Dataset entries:
= Beginning of Section =

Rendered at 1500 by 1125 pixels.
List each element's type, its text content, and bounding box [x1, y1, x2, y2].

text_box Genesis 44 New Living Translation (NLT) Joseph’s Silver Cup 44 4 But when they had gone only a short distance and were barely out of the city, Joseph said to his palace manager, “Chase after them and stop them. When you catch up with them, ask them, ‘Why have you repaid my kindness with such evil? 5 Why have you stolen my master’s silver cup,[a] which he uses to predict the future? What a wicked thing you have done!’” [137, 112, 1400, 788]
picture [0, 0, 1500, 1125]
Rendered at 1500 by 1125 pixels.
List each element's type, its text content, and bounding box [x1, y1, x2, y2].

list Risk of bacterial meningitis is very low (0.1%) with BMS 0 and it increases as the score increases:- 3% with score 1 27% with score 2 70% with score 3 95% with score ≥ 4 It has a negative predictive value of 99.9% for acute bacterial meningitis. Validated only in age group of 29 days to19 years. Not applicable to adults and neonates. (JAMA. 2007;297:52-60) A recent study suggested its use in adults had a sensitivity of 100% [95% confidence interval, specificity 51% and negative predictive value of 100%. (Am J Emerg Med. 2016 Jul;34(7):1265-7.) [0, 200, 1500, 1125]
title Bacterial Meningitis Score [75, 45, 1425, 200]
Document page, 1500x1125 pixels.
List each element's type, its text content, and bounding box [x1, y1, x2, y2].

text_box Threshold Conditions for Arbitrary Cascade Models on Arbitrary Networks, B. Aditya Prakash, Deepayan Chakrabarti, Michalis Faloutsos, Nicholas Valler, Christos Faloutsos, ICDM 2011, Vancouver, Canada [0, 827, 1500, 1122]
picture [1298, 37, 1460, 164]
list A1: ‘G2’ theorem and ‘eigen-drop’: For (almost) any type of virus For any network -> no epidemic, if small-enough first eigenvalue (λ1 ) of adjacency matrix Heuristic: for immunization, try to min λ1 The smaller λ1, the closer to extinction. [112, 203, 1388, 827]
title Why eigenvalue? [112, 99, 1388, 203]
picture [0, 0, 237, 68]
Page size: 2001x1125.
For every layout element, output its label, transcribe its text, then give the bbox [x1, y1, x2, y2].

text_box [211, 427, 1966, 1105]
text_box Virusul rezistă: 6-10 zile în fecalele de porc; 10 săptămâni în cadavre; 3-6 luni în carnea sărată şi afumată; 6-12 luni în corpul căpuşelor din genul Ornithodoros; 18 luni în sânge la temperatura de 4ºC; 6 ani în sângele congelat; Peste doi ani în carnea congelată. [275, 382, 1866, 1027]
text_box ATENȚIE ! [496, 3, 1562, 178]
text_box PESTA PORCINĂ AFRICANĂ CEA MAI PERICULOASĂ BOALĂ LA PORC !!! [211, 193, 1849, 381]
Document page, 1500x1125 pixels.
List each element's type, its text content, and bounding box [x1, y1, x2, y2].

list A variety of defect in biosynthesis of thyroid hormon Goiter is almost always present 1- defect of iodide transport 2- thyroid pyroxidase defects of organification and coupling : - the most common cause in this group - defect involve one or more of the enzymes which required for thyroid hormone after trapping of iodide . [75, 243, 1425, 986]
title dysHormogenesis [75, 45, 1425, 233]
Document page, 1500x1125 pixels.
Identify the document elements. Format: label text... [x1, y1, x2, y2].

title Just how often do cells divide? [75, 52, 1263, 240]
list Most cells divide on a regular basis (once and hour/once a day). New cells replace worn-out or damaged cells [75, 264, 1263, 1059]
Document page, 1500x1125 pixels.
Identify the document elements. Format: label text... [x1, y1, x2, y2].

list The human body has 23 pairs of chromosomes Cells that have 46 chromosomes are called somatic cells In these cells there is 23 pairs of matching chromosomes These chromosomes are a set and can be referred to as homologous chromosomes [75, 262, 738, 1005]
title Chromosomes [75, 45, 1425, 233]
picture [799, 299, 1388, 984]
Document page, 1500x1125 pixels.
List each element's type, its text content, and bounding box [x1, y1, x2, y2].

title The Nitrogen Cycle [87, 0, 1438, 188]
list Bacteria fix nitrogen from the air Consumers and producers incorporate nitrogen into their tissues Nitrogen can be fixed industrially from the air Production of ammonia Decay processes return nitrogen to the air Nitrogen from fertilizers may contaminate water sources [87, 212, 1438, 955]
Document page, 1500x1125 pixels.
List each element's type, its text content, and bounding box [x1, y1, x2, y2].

= End of Section =

TASK PROMPT: Write every entry out again. Leave each one exactly as it is.

RESULT OF THIS TASK:
Rendered at 1500 by 1125 pixels.
List each element's type, its text content, and bounding box [x1, y1, x2, y2].

text_box Genesis 44 New Living Translation (NLT) Joseph’s Silver Cup 44 4 But when they had gone only a short distance and were barely out of the city, Joseph said to his palace manager, “Chase after them and stop them. When you catch up with them, ask them, ‘Why have you repaid my kindness with such evil? 5 Why have you stolen my master’s silver cup,[a] which he uses to predict the future? What a wicked thing you have done!’” [137, 112, 1400, 788]
picture [0, 0, 1500, 1125]
Rendered at 1500 by 1125 pixels.
List each element's type, its text content, and bounding box [x1, y1, x2, y2].

list Risk of bacterial meningitis is very low (0.1%) with BMS 0 and it increases as the score increases:- 3% with score 1 27% with score 2 70% with score 3 95% with score ≥ 4 It has a negative predictive value of 99.9% for acute bacterial meningitis. Validated only in age group of 29 days to19 years. Not applicable to adults and neonates. (JAMA. 2007;297:52-60) A recent study suggested its use in adults had a sensitivity of 100% [95% confidence interval, specificity 51% and negative predictive value of 100%. (Am J Emerg Med. 2016 Jul;34(7):1265-7.) [0, 200, 1500, 1125]
title Bacterial Meningitis Score [75, 45, 1425, 200]
Document page, 1500x1125 pixels.
List each element's type, its text content, and bounding box [x1, y1, x2, y2].

text_box Threshold Conditions for Arbitrary Cascade Models on Arbitrary Networks, B. Aditya Prakash, Deepayan Chakrabarti, Michalis Faloutsos, Nicholas Valler, Christos Faloutsos, ICDM 2011, Vancouver, Canada [0, 827, 1500, 1122]
picture [1298, 37, 1460, 164]
list A1: ‘G2’ theorem and ‘eigen-drop’: For (almost) any type of virus For any network -> no epidemic, if small-enough first eigenvalue (λ1 ) of adjacency matrix Heuristic: for immunization, try to min λ1 The smaller λ1, the closer to extinction. [112, 203, 1388, 827]
title Why eigenvalue? [112, 99, 1388, 203]
picture [0, 0, 237, 68]
Page size: 2001x1125.
For every layout element, output its label, transcribe its text, then give the bbox [x1, y1, x2, y2].

text_box [211, 427, 1966, 1105]
text_box Virusul rezistă: 6-10 zile în fecalele de porc; 10 săptămâni în cadavre; 3-6 luni în carnea sărată şi afumată; 6-12 luni în corpul căpuşelor din genul Ornithodoros; 18 luni în sânge la temperatura de 4ºC; 6 ani în sângele congelat; Peste doi ani în carnea congelată. [275, 382, 1866, 1027]
text_box ATENȚIE ! [496, 3, 1562, 178]
text_box PESTA PORCINĂ AFRICANĂ CEA MAI PERICULOASĂ BOALĂ LA PORC !!! [211, 193, 1849, 381]
Document page, 1500x1125 pixels.
List each element's type, its text content, and bounding box [x1, y1, x2, y2].

list A variety of defect in biosynthesis of thyroid hormon Goiter is almost always present 1- defect of iodide transport 2- thyroid pyroxidase defects of organification and coupling : - the most common cause in this group - defect involve one or more of the enzymes which required for thyroid hormone after trapping of iodide . [75, 243, 1425, 986]
title dysHormogenesis [75, 45, 1425, 233]
Document page, 1500x1125 pixels.
Identify the document elements. Format: label text... [x1, y1, x2, y2].

title Just how often do cells divide? [75, 52, 1263, 240]
list Most cells divide on a regular basis (once and hour/once a day). New cells replace worn-out or damaged cells [75, 264, 1263, 1059]
Document page, 1500x1125 pixels.
Identify the document elements. Format: label text... [x1, y1, x2, y2].

list The human body has 23 pairs of chromosomes Cells that have 46 chromosomes are called somatic cells In these cells there is 23 pairs of matching chromosomes These chromosomes are a set and can be referred to as homologous chromosomes [75, 262, 738, 1005]
title Chromosomes [75, 45, 1425, 233]
picture [799, 299, 1388, 984]
Document page, 1500x1125 pixels.
List each element's type, its text content, and bounding box [x1, y1, x2, y2].

title The Nitrogen Cycle [87, 0, 1438, 188]
list Bacteria fix nitrogen from the air Consumers and producers incorporate nitrogen into their tissues Nitrogen can be fixed industrially from the air Production of ammonia Decay processes return nitrogen to the air Nitrogen from fertilizers may contaminate water sources [87, 212, 1438, 955]
Document page, 1500x1125 pixels.
List each element's type, its text content, and bounding box [x1, y1, x2, y2].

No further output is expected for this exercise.